In a scathing report published on Monday on the factors that led to demise of the one of the UK’s biggest retailers, the Work and Pensions Committee argued that the future of defined benefit (DB) pension schemes is perhaps “the greatest challenge facing longstanding British businesses”.
All of BHS’s remaining stores are due to close by the end of August after the department store group went into administration in April leaving a £571m ($748m, €681m) pension deficit.
The Committee pulls no punches in placing the blame for the outcome at the feet of former owner Philip Green, who sold BHS for £1 in March 2015; new owner Dominic Chappell, a former bankrupt who took over running the firm; and all the company’s highly paid advisers.
“The demise of BHS was the result of a series of bad business decisions and personal greed,” it said.
However, the Committee went on to note that: “In an environment of rising longevity, interest rates close to zero and intense international competition, defined benefit pension liabilities accumulated in a different age can appear burdensome and unaffordable.”
It stated that, while there may be a case for stronger and more proactive regulation as a result of the BHS catastrophe, what will be needed is a better balance between achieving this goal and enabling otherwise viable companies to continue to operate.
“The jobs of those currently in employment are inevitably in some competition with the pension entitlements of their forebears. Investigating how to secure a fair and sustainable settlement will be at the centre of the Work and Pensions Committee’s ongoing inquiry,” it said.
BHS not alone
The pensions industry has largely welcomed the proposal for an ongoing inquiry into defined benefit pension plans, which comes nearly 25 years after Robert Maxwell jumped off a boat offshore from the Canary Islands after plundering his company’s DB pension fund.
“It’s worth remembering that BHS is by no means alone in allowing a significant deficit to grow while paying out dividends to shareholders,” said AJ Bell’s senior analyst Tom Selby.
There are estimated to be over 6,000 defined benefit (DB) schemes in the UK, with 11 million members and over £1trn of assets.
Selby noted that 54 FTSE 100 companies paid out £48bn in dividends in each of the past two years – almost equal to the £52bn combined deficit of the schemes in 2014.
“The Committee’s pledge to investigate deeper issues facing DB schemes from a ‘pro-capitalism’ perspective can only be a good thing. But policymakers will ultimately be faced with a grim set of choices,” Selby said.
“Restricting dividends for companies with deficits, for example, risks making the problem worse as businesses could be starved of the investment they need to grow, generate cash and profits, and ultimately fund their pension promises.
“If The Pensions Regulator takes a tougher stance on deficit recovery plans it would force firms to redirect cash to funding historic pension promises, rather than investing for growth, while allowing firms to cut back accrued rights would have a potentially devastating effect on trust in the system.”
Better funding pointless
Graham Vidler, director of external affairs at the Pensions and Lifetime Savings Association, (PLSA), said the BHS report drew attention to the fact that even the most supportive sponsoring employers find themselves making very difficult choices about how best to balance the interests of their DB scheme and the wider business which supports the scheme, its members and many other employees.
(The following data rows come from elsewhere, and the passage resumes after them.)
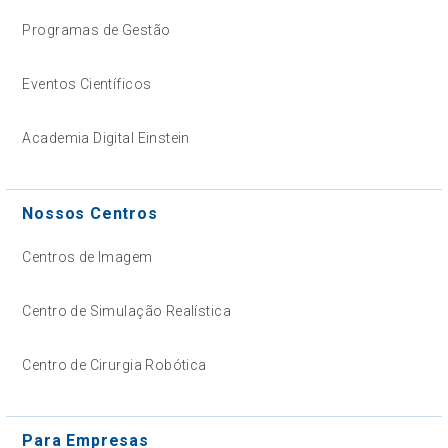
Programas de Gestão
Eventos Científicos
Academia Digital Einstein
Nossos Centros
Centros de Imagem
Centro de Simulação Realística
Centro de Cirurgia Robótica
Para Empresas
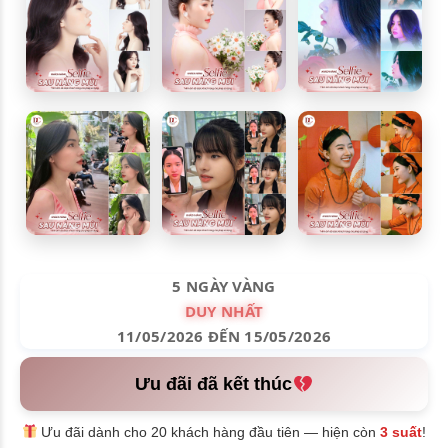
5 NGÀY VÀNG
DUY NHẤT
11/05/2026 ĐẾN 15/05/2026
Ưu đãi đã kết thúc
Ưu đãi dành cho 20 khách hàng đầu tiên — hiện còn
3 suất
!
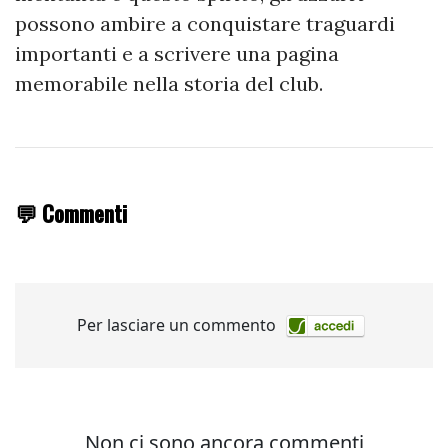
possono ambire a conquistare traguardi
importanti e a scrivere una pagina
memorabile nella storia del club.
💬 Commenti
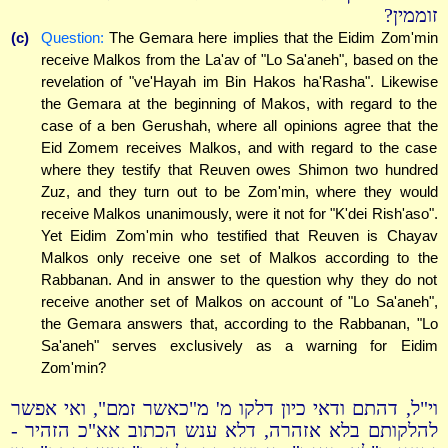
זוממין?
(c)
Question:
The Gemara here implies that the Eidim Zom'min
receive Malkos from the La'av of "Lo Sa'aneh", based on the
revelation of "ve'Hayah im Bin Hakos ha'Rasha". Likewise
the Gemara at the beginning of Makos, with regard to the
case of a ben Gerushah, where all opinions agree that the
Eid Zomem receives Malkos, and with regard to the case
where they testify that Reuven owes Shimon two hundred
Zuz, and they turn out to be Zom'min, where they would
receive Malkos unanimously, were it not for "K'dei Rish'aso".
Yet Eidim Zom'min who testified that Reuven is Chayav
Malkos only receive one set of Malkos according to the
Rabbanan. And in answer to the question why they do not
receive another set of Malkos on account of "Lo Sa'aneh",
the Gemara answers that, according to the Rabbanan, "Lo
Sa'aneh" serves exclusively as a warning for Eidim
Zom'min?
וי"ל, דהתם ודאי כיון דלקו מ' מ"כאשר זמם", ואי אפשר
להלקותם בלא אזהרה, דלא ענש הכתוב אא"כ הזהיר -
Vidler welcomed the committee’s decision to focus on whether the balance in the regulatory framework between adequate protection and strong enough recourse for schemes and trustees was the right one for the future.
“It is important to recognise that over the last decade employers have put a record amount of money into DB schemes generally but this has made little impact on funding levels because the challenges facing schemes are complex and varied,” he said.
Vidler added that the PLSA’s own Defined Benefit Taskforce has some proposed solutions and will share its work and findings with the Work and Pensions Select Committee
“We believe these will be helpful to the wider inquiry into DB schemes the committee has planned.”
Time kay be tight
Tom McPhail, head of retirement policy at Hargreaves Lansdown noted that the committee may also be facing a tight time scale to produce its recommendations on DB schemes.
“The possibility of an economic slowdown and increasing inflation could exacerbate an already unsustainable mismatch between the promises made to some scheme members and the ability of sponsoring employers ever to pay for those promises,” he said.
“There is an urgent need to take a step back and look at how best to meet the competing demands of all the parties involved. This should be an urgent priority for the new pensions minister,” McPhail said.